= Cammán mac Amlaíb =

Norse-Gaelic viking

Cammán mac Amlaíb was a Norse-Gaelic viking who is recorded in the Irish annals as being defeated in 960. He has been identified as being a son of Amlaíb mac Gofraid (d.941), as well as possibly being Sitriuc Cam, who was defeated in battle by Amlaíb Cuarán two years later.

==Cammán==
In 960, Cammán is recorded in the Annals of Ulster as being defeated at a place named Dub. Cammán's opponent in the battle is not mentioned, and according to Clare Downham, the placename Dub seems incomplete, since there are many places in Ireland with this Gaelic element (which means "dark"). Several locations have been suggested. For example: Edmund Hogan identified it with Black River, in Rosclougher, County Leitrim; and Diarmuid Ó Murchadha identified it with the Munster Blackwater.

Downham identified Cammán as a son of Amlaíb mac Gofraid (d.941).

Downham noted that Cammán's name is Gaelic, and that Colmán Etchingham suggested that his name may be a diminutive form of the Gaelic camm, which means "crooked". Downham stated that Cammán, therefore, may be identical to Sitriuc Cam, who is recorded in the annals around the same time.

==Sitriuc Cam==
Sitriuc Cam is recorded in the Annals of the Four Masters to have attacked Uí Cholgain from the sea, was defeated by the Amlaíb Cuarán with the Dubliners and a party of Leinstermen, and escaped to his ships following the slaughter of his people. Uí Cholgain occupied the territory around Lusk, County Dublin.

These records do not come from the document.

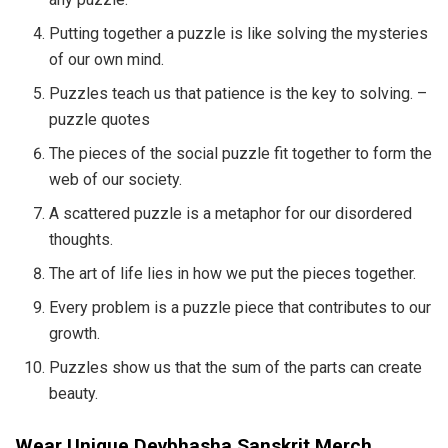
Putting together a puzzle is like solving the mysteries
of our own mind.
Puzzles teach us that patience is the key to solving. –
puzzle quotes
The pieces of the social puzzle fit together to form the
web of our society.
A scattered puzzle is a metaphor for our disordered
thoughts.
The art of life lies in how we put the pieces together.
Every problem is a puzzle piece that contributes to our
growth.
Puzzles show us that the sum of the parts can create
beauty.
Wear Unique Devbhasha Sanskrit Merch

==One of the sons of Amlaíb==
Downham identified Cammán/Sitriuc Cam as one of the sons of Amlaíb, who raided the northern coasts of Dublin in 962. The Annals of the Four Masters record the presence of Lagmainn ("lawmen") on the excursions of the sons of Amlaíb. It has been proposed that the use of these officials shows that Amlaíb's sons had contacts in the Isles. The sons are also recorded as raiding North Wales around this time period—Lyn and Holyhead were struck in 961, and Anglesey was raided in 962.